▶ **GIVEN TEXT**
──────────

Of course we all pay, and the NHS is not a business and does not make a profit. You are getting the idea.
 
Delusional still Jacob. That pony you are on is still travelling left. Businesses feed off the NHS. Greedily. The waste is in ludicrous procurement costs because of this. We all pay.

So what you're saying is that businesses are greedy. Profiteering, perhaps? Thanks. But I think we already knew that. So why is this somehow the fault of the NHS or the govt or the tax payer? I don't understand what point that you're trying to make, and I wonder even if your point is contrary to the one you intend to make?
 
What metric are you using ? Wishful thinking
In terms of expenditure per head and outcomes it's pretty good (it was excellent, world leading, 15 years ago). Now, it's just very underfunded after 15 years of Tories so the service has overall fallen behind competitors (reflecting the reduced level of spending).
 
So what you're saying is that businesses are greedy. Profiteering, perhaps? Thanks. But I think we already knew that. So why is this somehow the fault of the NHS or the govt or the tax payer? I don't understand what point that you're trying to make, and I wonder even if your point is contrary to the one you intend to make?
The point is a business that is measured by its bottom line would be getting much better deals from the suppliers. The issue is the NHS is enabling the gouging medical suppliers.
 

Has anyone on here ever taken a damaged car to a body-shop?
Have they had experience of how much the body-shop would charge the insurance company to fix the damage, and then a different, reduced cost, if you were to pay for the damage repair yourself?

That ought to be all the experience that you need to be able to understand explicitly that a Private insurance-based Health System would rocket the costs far, far more than the National Insurance charges that we all pay to have the NHS as a Public Service. In addition, there would be a proportion of people that would not pay for health insurance, which would then have the knock-on effect of a decrease in overall public health levels and therefore a reduction of employability rates amongst the population. Not exactly a coherent vision for growth, is it? Instead it is a vision for increasing the already considerable wealth of the already considerably wealthy and therefore of increasing wealth inequality further. (Just to be clear, I'm not against wealth, but I am against wealth inequality.)

──────────

▶ **EXERCISE REQUIREMENTS**
Please copy out the section of the NHS discussion starting at "Delusional still Jacob." and ending at "level of spending).". Work from the NHS discussion alone.

(Dataset entries)

──────────

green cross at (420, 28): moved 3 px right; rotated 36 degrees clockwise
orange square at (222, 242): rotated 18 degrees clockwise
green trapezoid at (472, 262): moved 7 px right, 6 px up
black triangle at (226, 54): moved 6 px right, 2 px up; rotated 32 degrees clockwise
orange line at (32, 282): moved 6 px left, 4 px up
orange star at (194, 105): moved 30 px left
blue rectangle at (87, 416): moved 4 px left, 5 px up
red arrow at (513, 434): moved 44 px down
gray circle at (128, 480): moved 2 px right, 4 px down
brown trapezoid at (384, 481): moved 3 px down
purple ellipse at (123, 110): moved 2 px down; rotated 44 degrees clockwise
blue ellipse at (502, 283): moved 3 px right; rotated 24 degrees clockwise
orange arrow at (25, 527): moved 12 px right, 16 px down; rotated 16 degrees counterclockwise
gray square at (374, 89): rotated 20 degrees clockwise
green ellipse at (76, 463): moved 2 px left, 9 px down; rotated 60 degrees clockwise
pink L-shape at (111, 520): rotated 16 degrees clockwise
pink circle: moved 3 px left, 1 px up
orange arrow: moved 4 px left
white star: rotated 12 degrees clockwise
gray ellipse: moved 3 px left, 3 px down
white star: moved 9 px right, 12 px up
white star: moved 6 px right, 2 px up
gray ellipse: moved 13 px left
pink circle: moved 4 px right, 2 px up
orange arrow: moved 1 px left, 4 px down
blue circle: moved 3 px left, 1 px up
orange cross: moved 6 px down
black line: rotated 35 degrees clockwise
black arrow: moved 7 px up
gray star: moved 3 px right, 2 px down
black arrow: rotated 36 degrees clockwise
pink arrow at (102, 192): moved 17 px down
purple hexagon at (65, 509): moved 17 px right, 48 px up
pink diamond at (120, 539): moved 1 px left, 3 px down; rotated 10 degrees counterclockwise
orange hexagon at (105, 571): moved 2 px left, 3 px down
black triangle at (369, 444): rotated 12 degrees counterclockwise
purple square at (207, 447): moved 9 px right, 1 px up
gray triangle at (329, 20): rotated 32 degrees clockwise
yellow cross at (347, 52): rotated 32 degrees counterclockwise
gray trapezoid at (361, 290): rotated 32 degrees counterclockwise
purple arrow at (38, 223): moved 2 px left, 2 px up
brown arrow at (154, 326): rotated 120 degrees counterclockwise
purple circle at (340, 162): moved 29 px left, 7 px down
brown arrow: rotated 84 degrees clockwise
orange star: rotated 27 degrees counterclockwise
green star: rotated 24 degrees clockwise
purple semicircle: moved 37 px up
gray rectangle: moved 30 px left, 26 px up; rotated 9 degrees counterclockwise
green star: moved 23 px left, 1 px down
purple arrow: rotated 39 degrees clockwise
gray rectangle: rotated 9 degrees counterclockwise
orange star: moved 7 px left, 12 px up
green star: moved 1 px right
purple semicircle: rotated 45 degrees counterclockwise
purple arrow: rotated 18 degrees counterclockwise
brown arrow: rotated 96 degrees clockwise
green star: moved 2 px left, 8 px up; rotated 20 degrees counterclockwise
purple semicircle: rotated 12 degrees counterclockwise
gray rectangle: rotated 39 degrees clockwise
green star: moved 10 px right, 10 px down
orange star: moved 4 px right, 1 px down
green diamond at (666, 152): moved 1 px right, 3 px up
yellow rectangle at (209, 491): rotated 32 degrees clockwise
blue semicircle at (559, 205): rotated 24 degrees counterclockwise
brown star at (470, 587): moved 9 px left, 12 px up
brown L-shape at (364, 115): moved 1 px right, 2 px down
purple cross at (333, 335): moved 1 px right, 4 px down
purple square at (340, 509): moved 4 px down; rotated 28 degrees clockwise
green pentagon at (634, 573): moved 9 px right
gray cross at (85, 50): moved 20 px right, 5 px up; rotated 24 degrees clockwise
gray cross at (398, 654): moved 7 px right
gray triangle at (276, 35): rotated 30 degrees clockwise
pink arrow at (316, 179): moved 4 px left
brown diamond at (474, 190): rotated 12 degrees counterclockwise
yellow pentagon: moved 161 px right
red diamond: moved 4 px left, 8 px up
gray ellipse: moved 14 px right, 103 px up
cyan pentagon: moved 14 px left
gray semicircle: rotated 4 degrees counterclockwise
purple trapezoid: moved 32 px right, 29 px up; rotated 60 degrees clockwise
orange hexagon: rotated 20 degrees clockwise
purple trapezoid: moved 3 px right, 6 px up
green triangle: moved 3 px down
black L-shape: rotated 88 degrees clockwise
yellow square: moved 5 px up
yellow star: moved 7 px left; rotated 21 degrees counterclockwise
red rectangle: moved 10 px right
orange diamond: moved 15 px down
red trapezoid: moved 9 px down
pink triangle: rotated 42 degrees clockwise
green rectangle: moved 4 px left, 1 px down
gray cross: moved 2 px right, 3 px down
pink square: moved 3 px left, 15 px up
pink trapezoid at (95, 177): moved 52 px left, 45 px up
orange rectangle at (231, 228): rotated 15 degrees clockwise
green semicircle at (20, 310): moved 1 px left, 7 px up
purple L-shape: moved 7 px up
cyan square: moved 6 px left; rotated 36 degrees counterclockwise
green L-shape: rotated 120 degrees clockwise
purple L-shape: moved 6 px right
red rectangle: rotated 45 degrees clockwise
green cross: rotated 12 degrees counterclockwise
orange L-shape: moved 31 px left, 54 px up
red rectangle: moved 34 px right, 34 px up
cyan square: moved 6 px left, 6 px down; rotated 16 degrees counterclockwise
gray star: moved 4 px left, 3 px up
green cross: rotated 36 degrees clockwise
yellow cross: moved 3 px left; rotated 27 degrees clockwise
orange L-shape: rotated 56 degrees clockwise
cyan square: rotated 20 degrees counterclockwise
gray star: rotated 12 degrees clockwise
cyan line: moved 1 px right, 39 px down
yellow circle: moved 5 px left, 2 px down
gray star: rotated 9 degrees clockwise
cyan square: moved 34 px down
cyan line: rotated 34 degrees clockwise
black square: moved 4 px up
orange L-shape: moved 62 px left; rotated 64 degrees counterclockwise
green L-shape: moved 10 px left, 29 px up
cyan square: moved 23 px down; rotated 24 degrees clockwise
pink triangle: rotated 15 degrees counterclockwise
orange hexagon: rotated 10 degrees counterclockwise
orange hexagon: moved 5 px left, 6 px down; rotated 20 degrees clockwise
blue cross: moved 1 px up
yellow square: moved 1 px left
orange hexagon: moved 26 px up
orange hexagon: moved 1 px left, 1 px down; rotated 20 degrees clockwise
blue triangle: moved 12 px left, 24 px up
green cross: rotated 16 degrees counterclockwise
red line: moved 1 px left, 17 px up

──────────

▶ **ANSWER AREA**
Delusional still Jacob. That pony you are on is still travelling left. Businesses feed off the NHS. Greedily. The waste is in ludicrous procurement costs because of this. We all pay.

So what you're saying is that businesses are greedy. Profiteering, perhaps? Thanks. But I think we already knew that. So why is this somehow the fault of the NHS or the govt or the tax payer? I don't understand what point that you're trying to make, and I wonder even if your point is contrary to the one you intend to make?
 
What metric are you using ? Wishful thinking
In terms of expenditure per head and outcomes it's pretty good (it was excellent, world leading, 15 years ago). Now, it's just very underfunded after 15 years of Tories so the service has overall fallen behind competitors (reflecting the reduced level of spending).